#### DATA TO USE ####
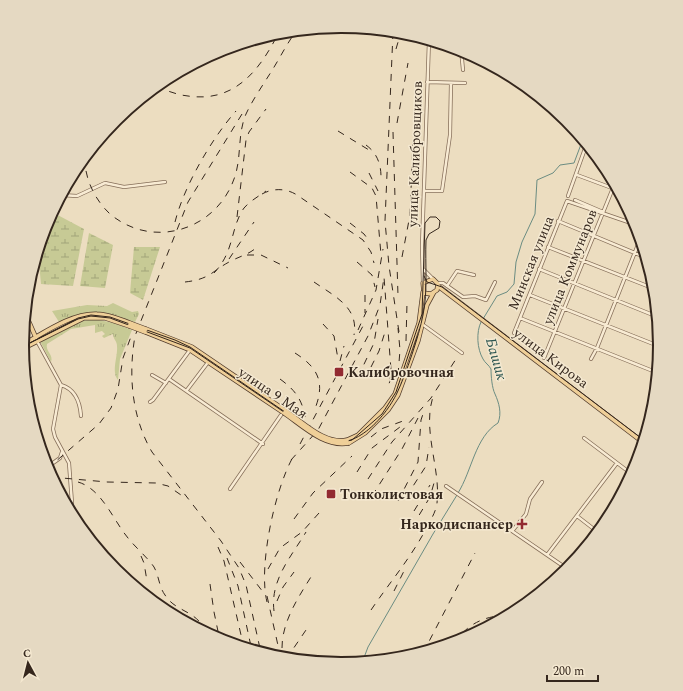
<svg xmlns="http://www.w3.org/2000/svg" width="683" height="691" font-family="Spectral,serif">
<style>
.grass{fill:url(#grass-tufts)}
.wetland{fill:url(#wetland-marsh)}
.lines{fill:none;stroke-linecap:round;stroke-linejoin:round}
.stream{stroke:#6b8c82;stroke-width:1}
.minor-casing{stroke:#856e59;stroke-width:4}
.major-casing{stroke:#533d2d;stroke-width:5}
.minor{stroke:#f8ebd3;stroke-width:2.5}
.major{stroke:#efcf98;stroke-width:3.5}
.tram{stroke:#35271d;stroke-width:1}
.rail{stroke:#35271d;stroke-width:1;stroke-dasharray:7 7;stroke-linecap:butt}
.major-bridge-casing{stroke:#533d2d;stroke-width:5;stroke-linecap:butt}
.major-bridge{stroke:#efcf98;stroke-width:3.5}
.poi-dot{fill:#922a31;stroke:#f4e8d0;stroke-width:1.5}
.labels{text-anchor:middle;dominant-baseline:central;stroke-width:3;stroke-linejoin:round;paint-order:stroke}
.street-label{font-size:14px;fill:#35271d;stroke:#f4e8d0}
.poi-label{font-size:14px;font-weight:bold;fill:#35271d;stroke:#f4e8d0;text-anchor:start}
.water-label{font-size:15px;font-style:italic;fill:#2c5550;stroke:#f4e8d0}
.rim{fill:none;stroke:#35271d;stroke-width:2}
</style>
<defs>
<pattern id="grass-tufts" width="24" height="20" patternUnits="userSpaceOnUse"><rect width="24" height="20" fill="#c7ca95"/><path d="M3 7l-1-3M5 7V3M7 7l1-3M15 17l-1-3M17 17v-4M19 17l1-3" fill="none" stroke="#a2a479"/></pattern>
<pattern id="wetland-marsh" width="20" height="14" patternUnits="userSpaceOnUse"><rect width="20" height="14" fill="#c7ca95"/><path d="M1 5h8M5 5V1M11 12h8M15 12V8" fill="none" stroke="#a2a479"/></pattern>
</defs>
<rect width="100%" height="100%" fill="#ecddc0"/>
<path class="grass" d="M113 303 132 312 138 311 139 314 135 322 98 312 83 314 59 322 52 311 87 305 107 306Z
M94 319 114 323 132 330 120 359 118 380C111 371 118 357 117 346 117 341 113 339 113 334L104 338 102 336 105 334 102 331 95 333V325L71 329 47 344C45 351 54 355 51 362L41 343 43 339 81 321Z"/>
<path class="wetland" d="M52 212 84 229 73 286 41 284 38 252 46 223Z
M89 233 113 245 105 288 80 286Z
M134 247H160L143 300 130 293Z"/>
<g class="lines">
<path class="stream" d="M483 319 497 296 507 292 514 284 516 262 522 242 535 214 537 180 553 173 560 165 574 163 583 139
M458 493C472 471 475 437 498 423 502 413 499 403 495 394 492 388 491 376 491 369 489 365 485 363 483 359 477 349 476 332 481 322
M362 663 368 647 433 534 457 495"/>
<g class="minor-casing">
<path id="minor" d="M461 49 463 70
M427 82 465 83
M585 149 595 153
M577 175 620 191
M424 191H442L450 135 451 83
M61 195 77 196 105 183 124 187 165 182
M568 196 587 143
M575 200 603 212
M558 221 647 258
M548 247 655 289
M423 269 433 279
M539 269 658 317
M423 283 422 246 429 40
M437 283H443L463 297 475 296 486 300 495 282
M447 286 457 271 474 275
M530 295 661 347
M520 318 658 373
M422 324 462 353
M514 333 567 201 637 225
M37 341 61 385 53 429 55 437 69 463 72 503
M544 358 615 183
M591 359 597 348 641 237
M152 375 166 383
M169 379 263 444
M61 385C75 389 80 402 81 416
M187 390 209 361
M657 391 654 385 658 375
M150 402 153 400 190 350
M648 429 649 426
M584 438 633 475
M46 468 60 458 62 452
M446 486 569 570
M230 489 281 415
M577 516 599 533
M513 530 526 514 530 499 542 482
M547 555 617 463"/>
</g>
<g class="major-casing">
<path id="major" d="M433 279 438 284 437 290 431 294 424 293 423 283Z
M438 286 644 443
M25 313 36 338
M146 329 192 347 286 411
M145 332 190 350 284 413
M22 345C44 333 71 313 97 314 108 314 119 319 130 323
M22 349 84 318H105L129 326
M347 440 358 435 385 408 395 394 419 323 423 292
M349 443 365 433 388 410 398 395 418 341 427 305 434 292"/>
</g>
<use href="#minor" class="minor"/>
<use href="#major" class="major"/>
<path class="tram" d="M424 276 427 282 442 287 645 441
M22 347 78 318 91 315 110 317 175 340 190 347 323 438 340 443 352 440 382 414 396 392 422 314 425 223 430 217H436L440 221 439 228 429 234 426 240C425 264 428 291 423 315 419 336 406 374 397 393 385 418 352 455 322 438L190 348 110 318 91 316 78 319 22 347"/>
<path class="rail" d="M393 32 385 221 389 266 399 332
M396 49 401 32
M156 87C166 90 177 95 188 96 235 103 260 70 279 32
M242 114 188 202 135 336C128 376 132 418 152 452L221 541 239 568 246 585 261 653
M397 123 408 63
M338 131 369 150
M393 132 398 296
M366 145C377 153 381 164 381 177
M85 157C84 178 95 200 110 214 153 250 216 230 234 179 242 158 237 135 246 114 253 99 263 85 271 72 280 58 287 43 297 30
M350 172 372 188 376 196 381 255
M369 173 378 191
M262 194C273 188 286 188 297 195L363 240 371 252 374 263
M237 217 246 140 249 132 266 109
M175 222C184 186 212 138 236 111
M350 223 364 234 370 242
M247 255H261L288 268
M402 257 410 215 413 140
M229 259 254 222
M357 262 372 275 375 287
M214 273C235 251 230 228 244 208 250 201 259 196 266 191
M185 282C212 279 212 270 233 260 241 256 249 254 256 248
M314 282C334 296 359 307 354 335
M365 295V313
M323 324 334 336 338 359
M358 330 376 290 383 249
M406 341 407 303
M295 353C317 367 325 381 316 406
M340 361 344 346
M371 367 379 351 385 332
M398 375 400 350 398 328
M358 377 374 343 378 319
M280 379C295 390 302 399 305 417
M371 437 381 429 403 421
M300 444 363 326
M291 460 318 430 368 336 380 305 384 277 391 370 390 381 387 389
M47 469 99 424 111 408 118 389 123 358 132 334
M357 472 372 448 404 424
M51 477 107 482 156 483 168 486 181 495
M368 479 392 442 431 398 456 359
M78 482C102 489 113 520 128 538 135 547 148 558 154 567 159 576 159 587 165 595 176 613 199 610 206 634
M372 496 402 449 418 418
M406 497 426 466 429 447
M398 501 418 462 421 420 424 411
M414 511 430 485
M294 519 313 493 352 456
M412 527 430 497 434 483
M218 547 224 561 244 648
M141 556 144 563 147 581
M227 558 238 586 252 651
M240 562 263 592
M268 569 280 548 302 532 319 513
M210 584 214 612 220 641
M394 591 405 569
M267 596 281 659
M277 601 283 587 294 572
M267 602C258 566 275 489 293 457
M169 605 182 621
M371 610C390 582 410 559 426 529 430 521 436 512 437 503 441 467 421 429 434 394
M274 611C270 580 291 557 306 532
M454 644C466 624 487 614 510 616
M282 648C282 620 300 595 314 572
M423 653 475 553
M288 660 291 652 306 630"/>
<g class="major-bridge-casing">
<path id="major-bridge" d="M130 323 146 329
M129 326 145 332
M286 411C304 423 325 445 347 440
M284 413C303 426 325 448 349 443"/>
</g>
<use href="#major-bridge" class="major-bridge"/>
</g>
<g class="poi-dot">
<rect x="334" y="367" width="10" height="10" rx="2"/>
<rect x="326" y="489" width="10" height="10" rx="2"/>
<path d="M520 518h4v4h4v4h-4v4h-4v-4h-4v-4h4z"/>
</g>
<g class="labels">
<g class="street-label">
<text transform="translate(415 154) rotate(-88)">улица Калибровщиков</text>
<text transform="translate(531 263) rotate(-68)">Минская улица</text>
<text transform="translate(570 267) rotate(-68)">улица Коммунаров</text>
<text transform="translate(551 358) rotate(37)">улица Кирова</text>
<text transform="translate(273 393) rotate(34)">улица 9 Мая</text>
</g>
<g class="poi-label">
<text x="348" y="372">Калибровочная</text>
<text x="340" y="494">Тонколистовая</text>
<text x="513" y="524" text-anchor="end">Наркодиспансер</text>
</g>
<g class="water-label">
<text transform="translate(496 359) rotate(74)">Башик</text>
</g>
</g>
<path d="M0 0H683V691H0ZM29 345a312 312 0 1 1 624 0a312 312 0 1 1-624 0Z" fill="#e5d9c2" fill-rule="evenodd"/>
<path class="rim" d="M29 345a312 312 0 1 1 624 0a312 312 0 1 1-624 0Z"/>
<g transform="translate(28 663) rotate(353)" stroke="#f4e8d0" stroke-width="3" paint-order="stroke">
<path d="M0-3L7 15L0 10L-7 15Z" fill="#35271d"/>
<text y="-6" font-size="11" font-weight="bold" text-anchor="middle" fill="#35271d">С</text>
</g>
<path d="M547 675v6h51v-6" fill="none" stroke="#35271d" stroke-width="2"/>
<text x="553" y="675" font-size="12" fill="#35271d" stroke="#f4e8d0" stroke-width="3" paint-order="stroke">200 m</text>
</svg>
####
[EXERCISE GOAL]
Looking at the entries above, state how many lines contain "labels"; give the number alone.

[EXERCISE OUTPUT]
2